One of the most common questions children often hear is, What do you want to be when you grow up? A child who grew up in a family of doctors or lawyers might say, “I want to be a doctor like my dad.” The environment you were exposed to growing up greatly influences your career choices.
Although childhood experiences have a lot to do with your career preference, your passion also matters a lot. Today, we hear from all directions that we should be “following our passions” when we design a career. However, it’s a very small percentage of us who ever do that. Why?
We determine our careers based on the survival strategies we developed as children. For example, if we learned that being seen and not heard was a safe way to navigate our childhood household, odds are that we’d opt to work in accounting rather than as a public speaker. The daughter who spent most of her childhood trying to cheer up her depressed mother might become a stand – up comic, a psychologist, or a caregiver. The boy who was the go – between keeping peace amongst his siblings might be drawn to diplomacy, negotiations, or tight rope walking! We also choose careers by the parental and cultural messages we absorbed as children.
To survive as children, we learned to look externally for feedback about what we should do or not do — especially in what to do or not do to make a living – rather than internally. We learn these lessons well and they are stuffed into our unconscious. Years later, as we try to figure out what career paths to take, these learnings push us toward certain occupations and away from others.
For example, even the most well intentioned parents prefer that their children be “safe.” Some parents emphasize safety so thoroughly that the lesson learned is “Safe is good.
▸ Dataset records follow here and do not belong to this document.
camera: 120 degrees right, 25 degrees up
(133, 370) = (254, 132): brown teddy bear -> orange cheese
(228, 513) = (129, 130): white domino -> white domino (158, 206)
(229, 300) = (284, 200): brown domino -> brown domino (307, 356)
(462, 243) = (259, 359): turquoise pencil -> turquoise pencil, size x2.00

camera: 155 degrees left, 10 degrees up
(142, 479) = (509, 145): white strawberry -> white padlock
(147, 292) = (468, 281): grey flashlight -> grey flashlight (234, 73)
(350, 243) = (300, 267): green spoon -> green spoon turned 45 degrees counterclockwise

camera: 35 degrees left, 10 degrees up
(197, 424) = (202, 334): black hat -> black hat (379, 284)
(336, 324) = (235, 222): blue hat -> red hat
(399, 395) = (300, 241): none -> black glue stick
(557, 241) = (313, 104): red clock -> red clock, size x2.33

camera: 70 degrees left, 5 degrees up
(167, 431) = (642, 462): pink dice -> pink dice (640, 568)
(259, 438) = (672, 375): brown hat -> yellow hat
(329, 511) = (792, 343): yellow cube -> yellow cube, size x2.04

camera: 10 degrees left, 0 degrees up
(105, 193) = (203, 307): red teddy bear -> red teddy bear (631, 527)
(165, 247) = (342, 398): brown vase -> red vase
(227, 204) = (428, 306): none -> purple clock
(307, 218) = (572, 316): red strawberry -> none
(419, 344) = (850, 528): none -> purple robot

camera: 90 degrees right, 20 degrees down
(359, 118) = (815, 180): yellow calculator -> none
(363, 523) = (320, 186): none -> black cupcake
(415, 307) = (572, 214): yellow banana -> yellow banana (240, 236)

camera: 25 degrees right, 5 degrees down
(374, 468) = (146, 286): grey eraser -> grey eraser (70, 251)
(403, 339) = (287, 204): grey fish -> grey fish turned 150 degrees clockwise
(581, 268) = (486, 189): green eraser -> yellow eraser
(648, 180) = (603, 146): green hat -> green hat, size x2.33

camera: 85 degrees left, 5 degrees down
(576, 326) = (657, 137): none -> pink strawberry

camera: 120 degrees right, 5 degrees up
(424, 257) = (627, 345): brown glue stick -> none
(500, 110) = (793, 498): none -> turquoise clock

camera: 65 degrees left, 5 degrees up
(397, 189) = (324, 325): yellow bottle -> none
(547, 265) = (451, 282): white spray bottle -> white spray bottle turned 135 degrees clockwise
Risk is bad.” In this case, any occupation that doesn’t have 100% job security (which, by the way, has been proven anoxymoron) with pension plans and guaranteed raises and promotions will never be considered. Other parents may highly value artistic endeavors, showing extraordinary support and appreciation for your Crayola creations or violin recitals. If that were the main source of your approval, no matter where your talents lay, you would probably feel more inclined to pursue the artistic life rather than a career in engineering.
Cultural messages also get in the mix to confuse us about the career path we should take. Generally, our culture seems to value professions that require extensive education (attorney, doctor, computer programmer, CPA) and not value careers that emphasize physical labor (contractor, gardener, house cleaner).
Within our overall culture are sub – cultures that have their own particular messages. For example, generally in western culture, being a doctor is seen as more prestigious than being a motorcycle mechanic. But within certain neighborhoods, if you say you want to be a doctor, you’d be an outcast who is considered too hoity – toity and full of yourself. In that same sub – culture, you’d be applauded and respected as a mechanic. In certain sub – sectors of our culture, you will be maligned for becoming a stay at home mother; in others you’d be criticized for being a mother who works outside the home.
As children, we absorb (and sometimes misinterpret) all of these messages. As we begin to think about what our career path should be, these unconscious messages filter through various options and come up with a decision. Or maybe, we don’t even have the luxury of giving it any thought at all – we need to grab the first job available just to survive. But even in this “grabbing,” what we end up doing has been colored by our childhood survival strategies and parental and cultural messages.
Trouble is that by the time we reach about forty, these motivations become thin. We feel dissatisfied and dead inside.
But beyond making the wrong choice in career, we can also block flourishing in a career by our misunderstandings or misuse of the basic principles. The point is to learn the difference between what others want for you and what you truly want for yourself.